Aggregates of Monotonic Step Response Systems: A Structural Classification

Complex dynamical networks can often be analyzed as the interconnection of subsystems: This allows us to considerably simplify the model and better understand the global behavior. Some biological networks can be conveniently analyzed as aggregates of monotone subsystems. Yet, monotonicity is a strong requirement; it relies on the knowledge of the state representation and imposes a severe restriction on the Jacobian (which must be a Metzler matrix). Systems with a monotonic step response (MSR), which include input–output monotone systems as a special case, are a broader class and still have interesting features. The property of having a monotonically increasing step response (or, equivalently, in the linear case, a positive impulse response) can be evinced from experimental data, without an explicit model of the system. We consider networks that can be decomposed as aggregates of MSR subsystems and we provide a structural (parameter-free) classification of oscillatory and multistationary behaviors. The classification is based on the exclusive or concurrent presence of negative and positive cycles in the system aggregate graph, whose nodes are the MSR subsystems. The result is analogous to our earlier classification for aggregates of monotone subsystems. Models of biomolecular networks are discussed to demonstrate the applicability of our classification, which helps build synthetic biomolecular circuits that, by design, are well suited to exhibit the desired dynamics.

Design of a bistable network using the CRISPR/Cas system

The CRISPR/Cas-based genome editing system has provided a powerful tool for control of gene activity within cells. Here, we model an experimentally plausible architecture harnessing the power of CRISPR/Cas to create a biomolecular bistable switch. The designed in vitro circuit is based on mutual repression of two genes together with two other activator genes. The repression is generated by the binding of catalytically dead endonuclease (dCas9) to the target gene mediated by a guide RNA. The activation is accomplished by use of an antiguide RNA partially complementary to the guide RNA. Using mathematical analysis of the model, we show that the proposed scheme is capable of exhibiting bistability.
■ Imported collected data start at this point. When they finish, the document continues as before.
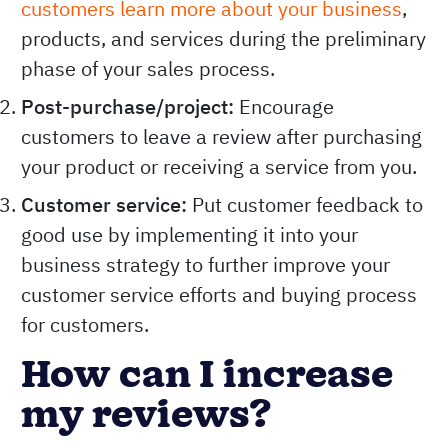
customers learn more about your business
,
products, and services during the preliminary
phase of your sales process.
Post-purchase/project:
Encourage
customers to leave a review after purchasing
your product or receiving a service from you.
Customer service:
Put customer feedback to
good use by implementing it into your
business strategy to further improve your
customer service efforts and buying process
for customers.
How can I increase
my reviews?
We further discuss ultrasensitivity of the regulatory modules, and their capacity to manage competition for dCas9 and downstream load.
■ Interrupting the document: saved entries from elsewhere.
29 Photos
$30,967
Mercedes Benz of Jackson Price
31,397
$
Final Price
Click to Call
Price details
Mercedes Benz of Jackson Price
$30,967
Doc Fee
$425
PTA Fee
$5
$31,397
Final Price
A minimal biomolecular frequency divider

Many cyclic processes such as neuron firing, cardiac functions, and cell division can exhibit integer variations of their period. Period doubling is often triggered by external events, and is an important phenomenon because it can control a change in the time scale of downstream processes. The capacity for period doubling is also relevant in synthetic molecular circuits where slow and fast modules need to be synchronized. In this paper we describe a rationally designed biomolecular reaction network which operates frequency division of its periodic inputs. The core of this device is a bistable circuit, which is toggled between its two stable states by “push” chemical reactions that process the periodic inputs. We thoroughly analyze the behavior of the system deriving an upper bound on the baseline of the inputs it can process, maintaining its output specifications. All the reactions in the system have first or second order rates, and are potentially implementable in vitro using nucleic acids and enzymes. Numerical analysis shows that frequency division is achieved in a range of realistic parameters.